口に含んだ水が心地よく体に沁みるのを感じて、これが現実だと思う事が出来た。


「フユちゃん…」

「ん?」

「……シャワー借りていい?」


自分で別れを選んだ事に後悔はしていない。
ただ、タイミングが違ったらもっと違ってたんじゃないかって時々思うくらい。
上手な恋愛の仕方とか残った想いを消す方法とか、そんな事知ってたら感じ方も考え方も何かが変わってたんじゃないかって。

時々、本当に時々。
あのお店はまだあるのかなって、考えてしまう想いを私はどうしたらいいのか分からない。



「今日休みでしょ?もっとゆっくりしってたら?」

「ううん平気、ありがとう。

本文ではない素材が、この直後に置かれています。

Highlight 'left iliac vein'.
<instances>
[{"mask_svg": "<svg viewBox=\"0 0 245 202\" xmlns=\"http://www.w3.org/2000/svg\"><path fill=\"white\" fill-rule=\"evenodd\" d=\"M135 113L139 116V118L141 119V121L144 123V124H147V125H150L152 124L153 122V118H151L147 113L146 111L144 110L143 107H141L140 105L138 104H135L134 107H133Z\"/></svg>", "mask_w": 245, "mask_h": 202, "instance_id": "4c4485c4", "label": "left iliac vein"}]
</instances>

シャワーまで貸してくれて本当に助かった今度何か奢るよ」

「あの美味しい駅前のモンブランで許してやろう」


朝起きた時と比べたらシャワーも帯びたおかげで少し体が軽くなった様な感じがしたけど、二日酔いって本当に魔物だ。
帰りに薬買って帰ろう。


「しっかり承りました。お世話になりました」


敬礼をして、扉の向こうの冷気を覚悟しドアノブに手をかけた時。